Background
Serenity Welfare came to Whitehouse Communications to found and run their political campaign to end the use of handcuffs and physical restraints on children in care by private transport providers.
Children and young people living in, or on the edge of, care often need to be transported between care settings, taken to school or to hospital. Local authorities regularly hire private secure transportation providers to carry out these journeys. Many children found that they were automatically put in handcuffs by their transportation provider.
Stakeholders in this sector, including Ofsted, the Office of the Children’s Commissioner and the Department for Education are aware of private secure transportation providers using handcuffs on the children in care. Worryingly, the scale of the problem remained unknown as transportation providers are not required to report any instances of handcuffing or restraint to the appropriate authority. The practice remains unregulated, unmonitored, and this data gap puts vulnerable children at risk.
Our Campaign Strategy
Whitehouse created the Hope Instead of Handcuffs campaign with an original report launch; as well as identifying issues in this space which the Serenity team could comment on to build their reputation as thought leaders.
We developed a detailed core political briefing, setting out a clear narrative around what the issue was, and how the lack of regulation was allowing vulnerable children to slip through the gaps. The briefing also included our policy objectives on how the challenges can be addressed.
With our narrative in place, we put together an extensive stakeholder map and began a plan of engagement, reaching out to key figures within government, the care sector, MPs, Peers and politicians in the devolved nations. After some initial discussion with key stakeholders laying out our concerns, we gained the support of Ofsted, the Children’s Commissioner’s Office, the Restraint Reduction Network and the Children’s Home Association.

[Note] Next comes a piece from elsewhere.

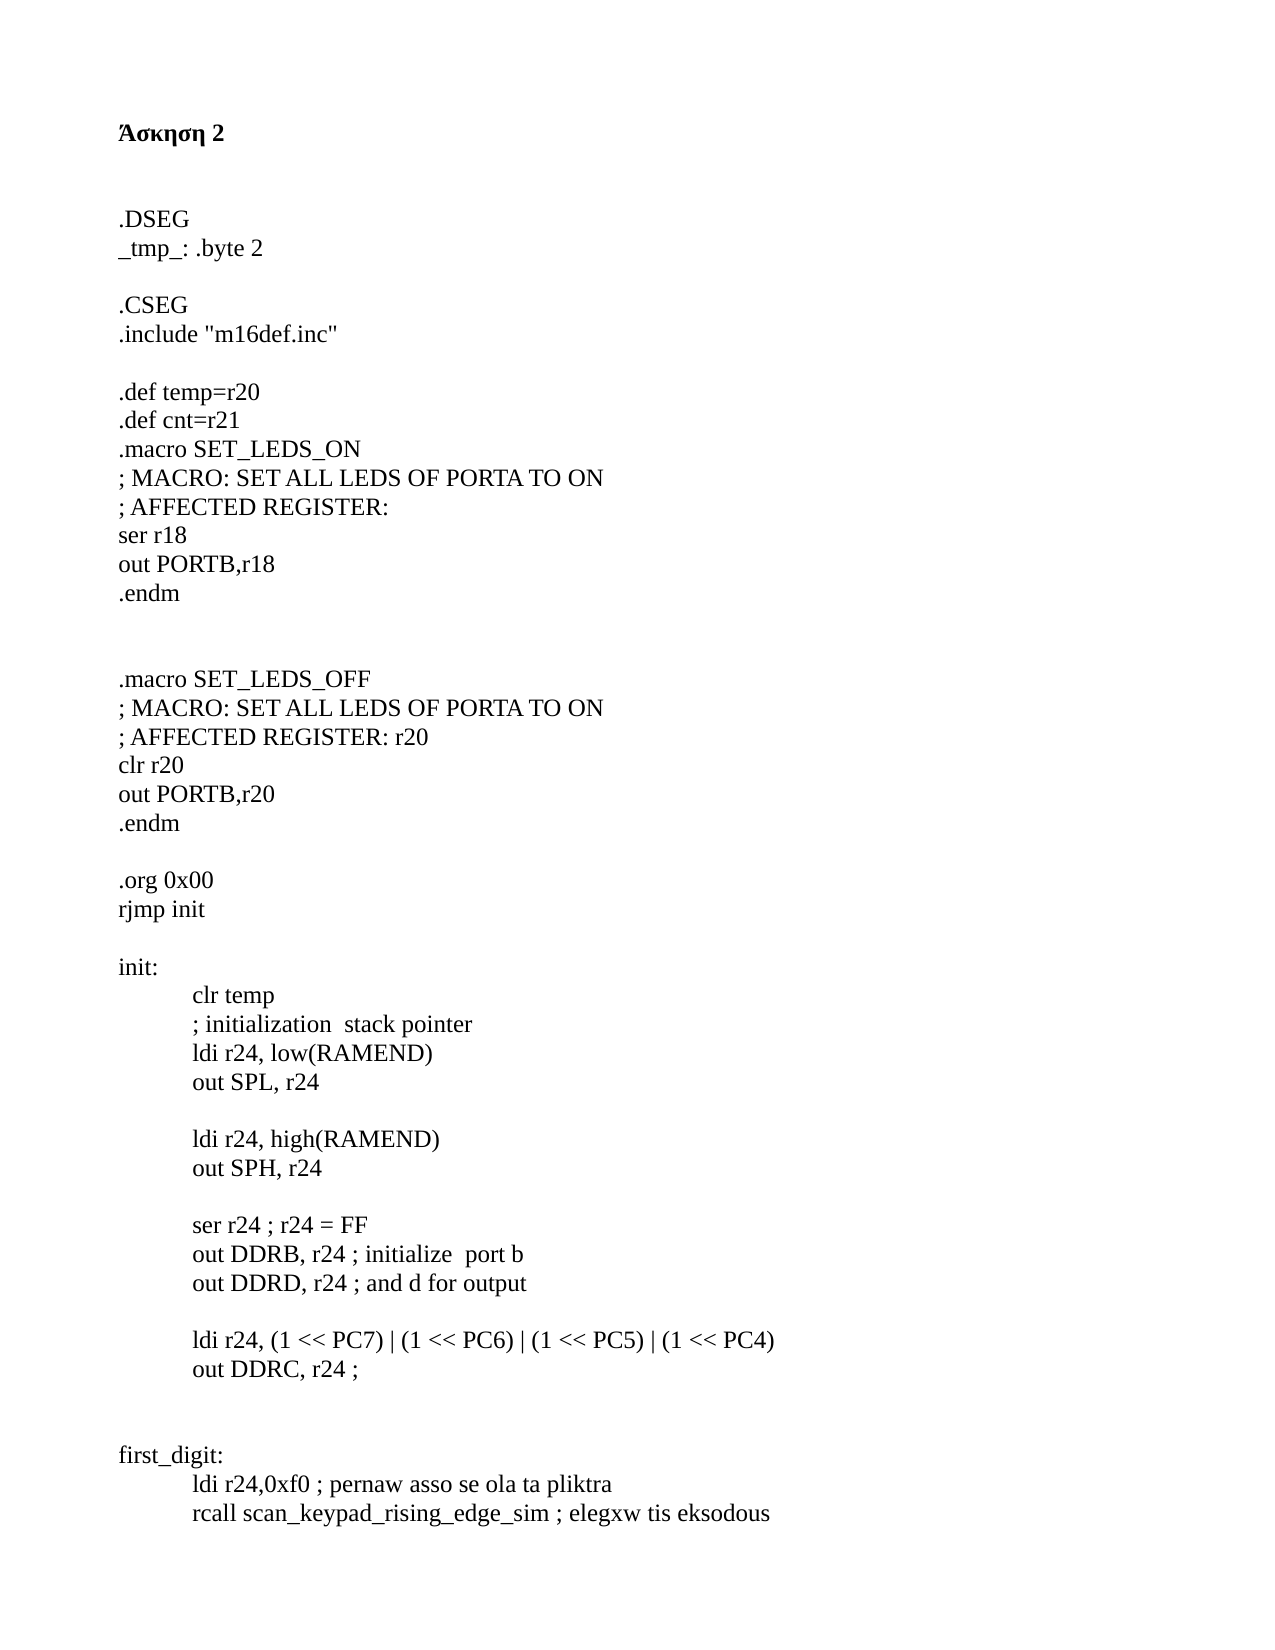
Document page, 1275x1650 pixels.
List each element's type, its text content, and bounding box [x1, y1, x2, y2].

We also gained the support of several MSPs and members of the Senedd, holding meetings and drop in-events, and gaining additional support through drafting and sending letters to the Children’s Ministers on behalf of our political supporters. Our PR team used these meetings and the support of high-profile politicians to generate extensive national coverage, including Sky, the Independent, the Daily Mail, the BBC and the Daily Express. We had opinion pieces published calling on governments to change the law in England, Scotland and Wales.
Outcome
Following an extensive integrated campaign, our first major success came when the Senedd published the Reducing Restrictive Practices Framework (RRPF), a framework to protect vulnerable children from harmful handcuffing and restraint practice, making Wales the first nation in the UK to recognise the need to address the use of physical restraint against vulnerable children during transportation.

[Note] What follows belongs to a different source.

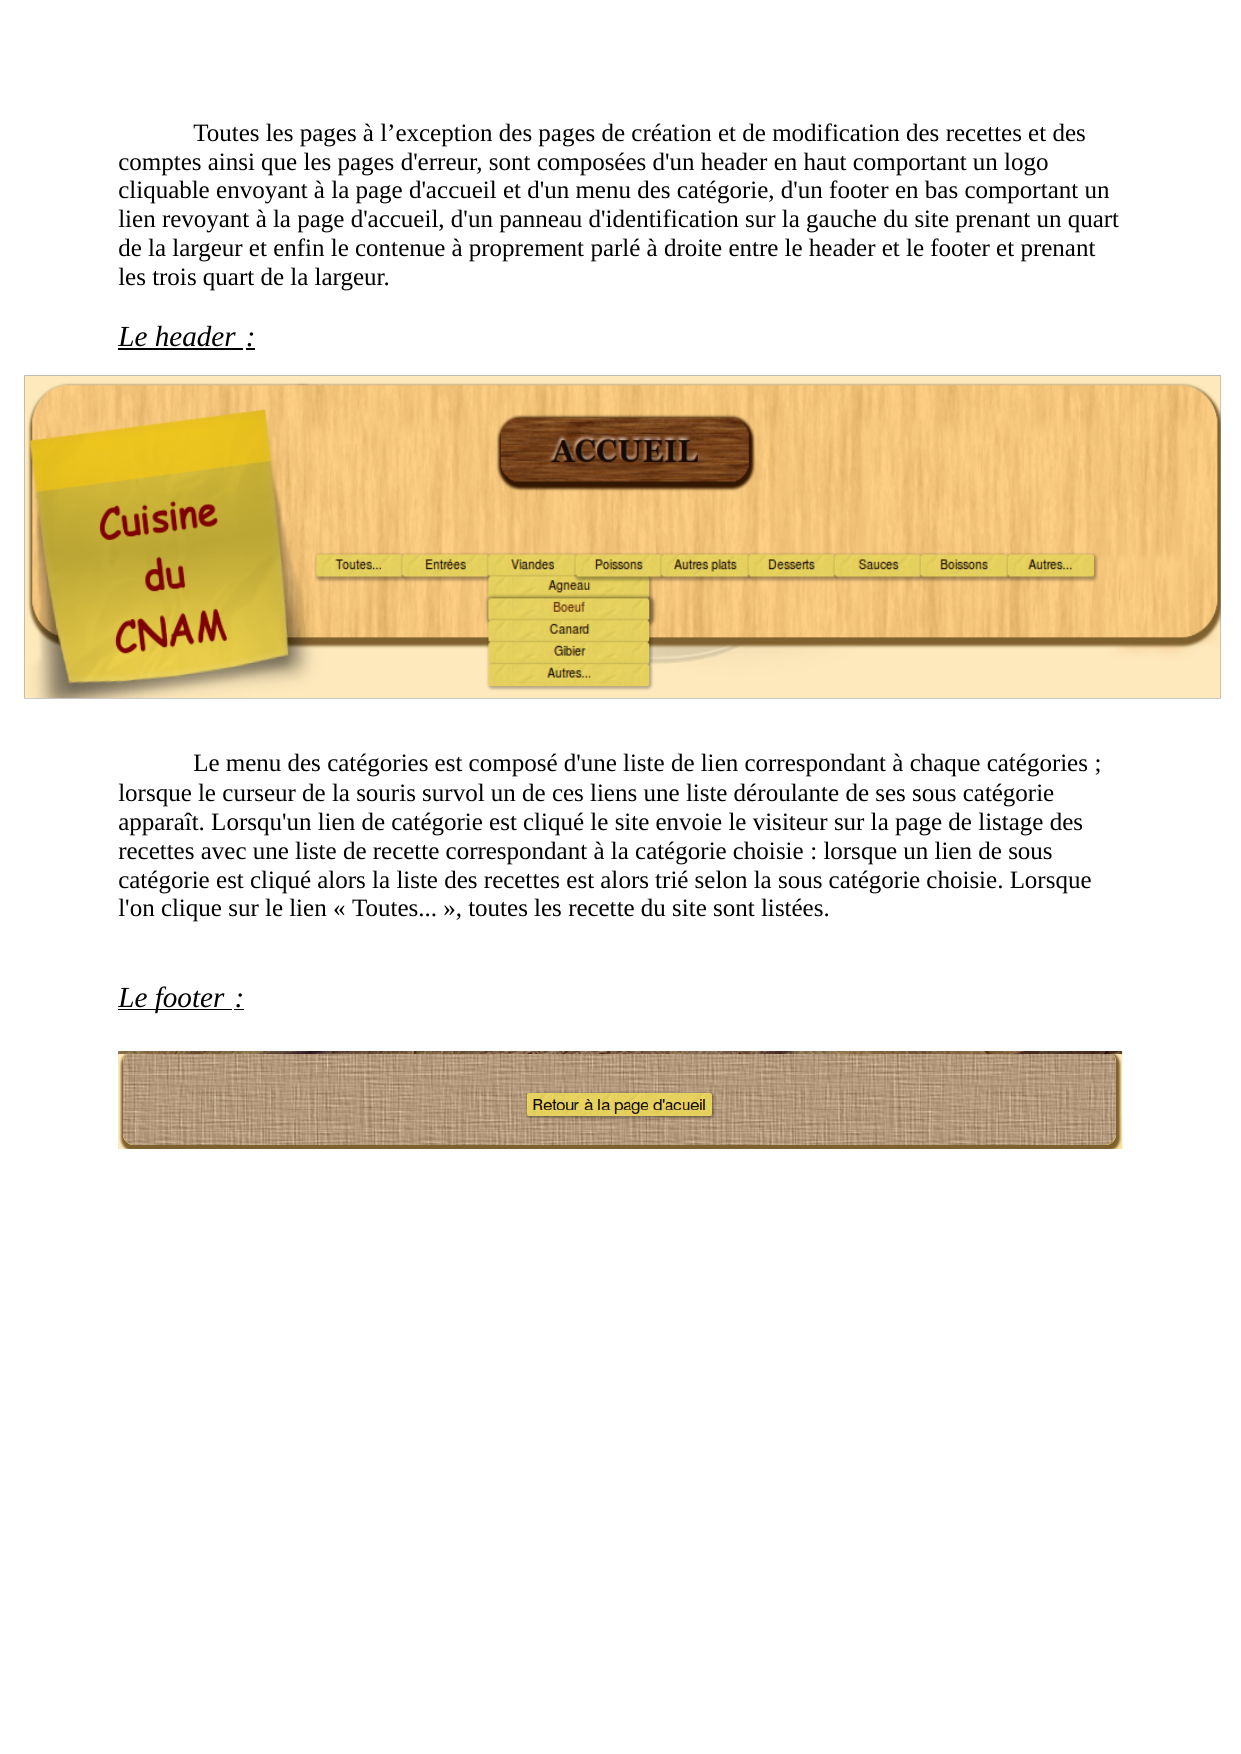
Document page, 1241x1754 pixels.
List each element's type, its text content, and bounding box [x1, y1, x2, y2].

The new RRPF includes a specific section for such secure transportation settings, stating that ‘Welsh Ministers are clear that it is not appropriate to use handcuffs of any kind during such journeys’.
The campaign saw even greater success in Scotland in 2024 where, after engaging with several MSPs and Scottish Ministers, we secured legally binding protections via an amendment to the Children’s Care and Justice Bill tabled by our supporter Ross Greer MSP, making Scotland the first nation in the UK to introduce statutory protections to end restraint of children in care during secure transportation.
This amendment means that the Scottish government is now legally obliged to publish national mandatory standards on secure transportation that will address the unnecessary use of restraint on vulnerable children and young people. Secure care providers and commissioners will now be legally bound to adhere to these standards, meaning that vulnerable children in care will be protected from being brutally and unnecessarily handcuffed when being transported between care settings.